Untersuchter Text
________________

Leitsatz (amtlich)

Verbindlichkeiten eines Ehegatten aus einer während der Ehe begangenen Straftat mindern dessen Endvermögen.

 

Tenor

Der Antrag der Antragstellerin vom 17.9.2002 auf Bewilligung von Prozesskostenhilfe für die Durchführung der Berufung wird zurückgewiesen.

Die Entscheidung ergeht gerichtsgebührenfrei; außergerichtliche Kosten werden nicht erstattet.

 

Gründe

I. Das AG – FamG – W. hat mit Verbundurteil vom 26.7.2002 (Az.: ES) den Antragsgegner u.a. zur Zahlung von 1.963,38 Euro als Zugewinnausgleich verurteilt und die weiter gehende Klage auf Zugewinnausgleich i.H.v. 2.432,52 Euro abgewiesen. Bei der Berechnung des Endvermögens des Antragsgegners hat das AG Verbindlichkeiten i.H.v. 9.551,86 DM abgezogen. Diese resultieren unstr. aus einer Straftat des Antragsgegners. Der Antragsgegner wurde vom LG H. am 6.9.2000 wegen Vergewaltigung einer Studentin zu fünf Jahren Haft verurteilt. Der Betrag von 9.551,80 DM rührt teilweise aus der Opferentschädigung, teilweise aus Zahlungen an die Gerichtskasse und Rechtsanwälte.

________________

Aufgabe 1
Zähle die Zeilen der Auflistung unten, in denen die Zeichenfolge „puede“ vorkommt. Gib nur die Zahl an.

Bereitgestelltes Material
________________

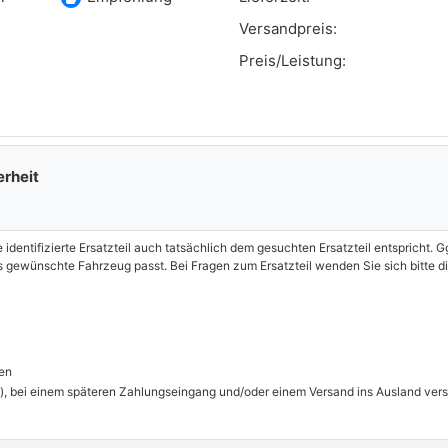
Versandpreis:
Preis/Leistung:
erheit
e identifizierte Ersatzteil auch tatsächlich dem gesuchten Ersatzteil entspricht.
das gewünschte Fahrzeug passt. Bei Fragen zum Ersatzteil wenden Sie sich bitte
en
), bei einem späteren Zahlungseingang und/oder einem Versand ins Ausland ver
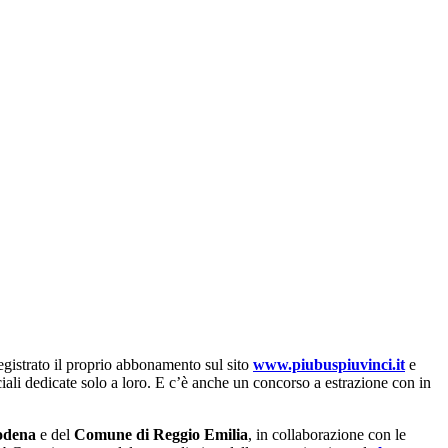
egistrato il proprio abbonamento sul sito
www.piubuspiuvinci.it
e
ali dedicate solo a loro. E c’è anche un concorso a estrazione con in
odena
e del
Comune di Reggio Emilia
, in collaborazione con le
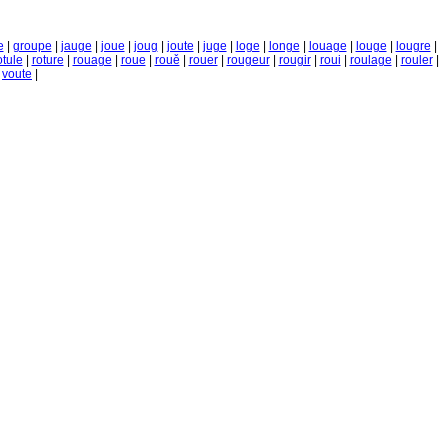
e
|
groupe
|
jauge
|
joue
|
joug
|
joute
|
juge
|
loge
|
longe
|
louage
|
louge
|
lougre
|
otule
|
roture
|
rouage
|
roue
|
rouě
|
rouer
|
rougeur
|
rougir
|
roui
|
roulage
|
rouler
|
|
voute
|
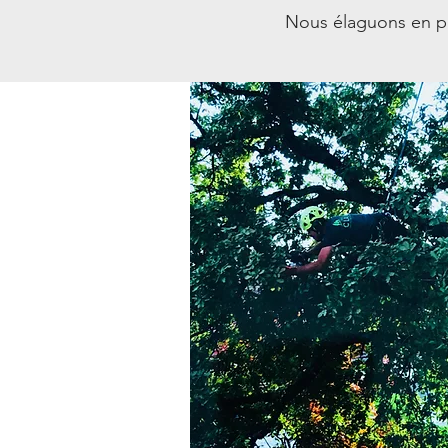
Nous élaguons en pra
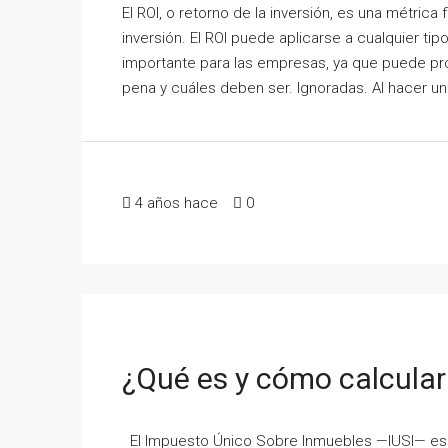
El ROI, o retorno de la inversión, es una métrica
inversión. El ROI puede aplicarse a cualquier tip
importante para las empresas, ya que puede pr
pena y cuáles deben ser. Ignoradas. Al hacer un
4 años hace
0
¿Qué es y cómo calcular
El Impuesto Único Sobre Inmuebles —IUSI— es 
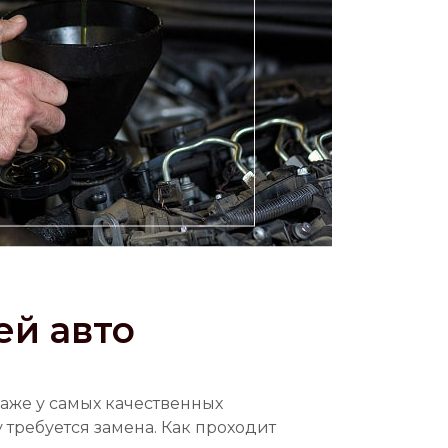
ей авто
даже у самых качественных
 требуется замена. Как проходит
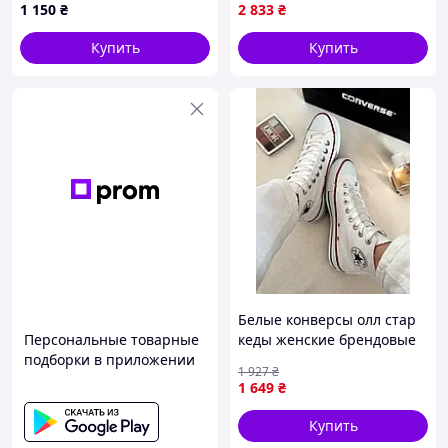
1 150
₴
2 833
₴
✪
честное описание товара
✪
Купить
Купить
фотографируем обувь сами
✪
на topik.com.ua один постоянный номер
телефона
✪
нас легко найти на картах и поиске Гугл,
просто наберите "Топик обувь"
✪
только настоящие отзывы от клиентов
✪
14 лет опыта работы, 2 года на Пром юа
интернет магазин Топик рекомендуют
друзьям
✔
качество обуви выше ее стоимости,
отличное соотношение Цена/качество
Белые конверсы олл стар
✔
беспроблемный обмен/возврат,
Персональные товарные
кеды женские брендовые
при отсутствии нашей вины затраты по
подборки в приложении
базовые Converse Seli Білі
1 927
₴
доставке оплачивает клиент
конверс олл стар кеди
1 649
₴
✔
решаем возникшие недоразумения или
жіночі брендові базові
ошибки
Converse
Купить
✔
быстрая доставка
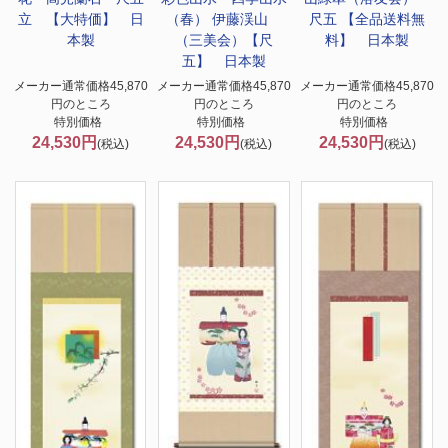
立 【大特価】 日
（春） 伊藤渓山
尺五 【全品送料無
本製
（三美会）【尺
料】 日本製
五】 日本製
メーカー通常価格45,870
メーカー通常価格45,870
メーカー通常価格45,870
円のところ
円のところ
円のところ
特別価格
特別価格
特別価格
24,530円
24,530円
24,530円
(税込)
(税込)
(税込)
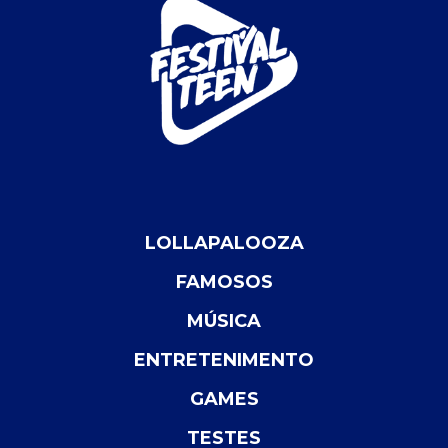
LOLLAPALOOZA
FAMOSOS
MÚSICA
ENTRETENIMENTO
GAMES
TESTES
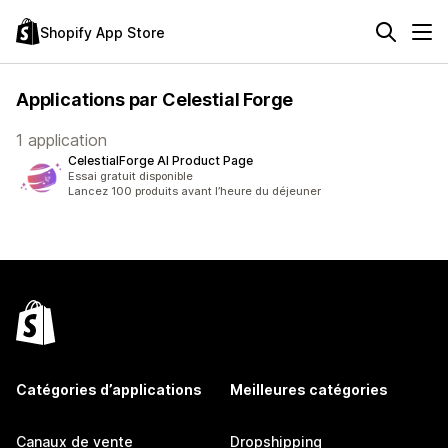
Shopify App Store
Applications par Celestial Forge
1 application
CelestialForge AI Product Page
Essai gratuit disponible
Lancez 100 produits avant l’heure du déjeuner
Catégories d’applications
Meilleures catégories
Canaux de vente
Dropshipping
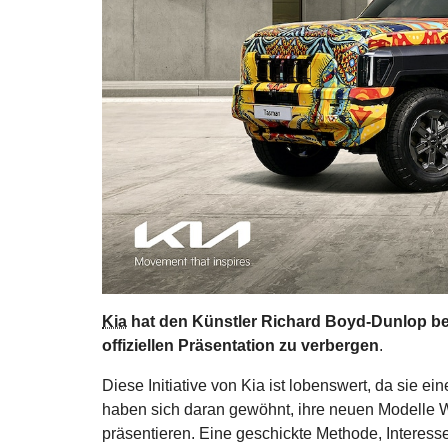
Kia
hat den Künstler Richard Boyd-Dunlop bea
offiziellen Präsentation zu verbergen
.
Diese Initiative von Kia ist lobenswert, da sie ei
haben sich daran gewöhnt, ihre neuen Modelle Wo
präsentieren. Eine geschickte Methode, Interess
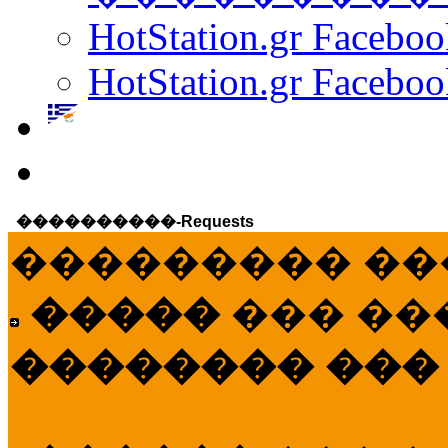
HotStation.gr Facebo
HotStation.gr Faceboo
����������-Requests
��������� ��
�����
��� ��
�������� ���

________________

Aufgabe 2
Schreib aus dem Text zum Zugewinnausgleich oben den Abschnitt von „Leitsatz (amtlich)“ bis „werden nicht erstattet.“ wortgetreu ab.

Antwort 1
2

Antwort 2
Leitsatz (amtlich)

Verbindlichkeiten eines Ehegatten aus einer während der Ehe begangenen Straftat mindern dessen Endvermögen.

 

Tenor

Der Antrag der Antragstellerin vom 17.9.2002 auf Bewilligung von Prozesskostenhilfe für die Durchführung der Berufung wird zurückgewiesen.

Die Entscheidung ergeht gerichtsgebührenfrei; außergerichtliche Kosten werden nicht erstattet.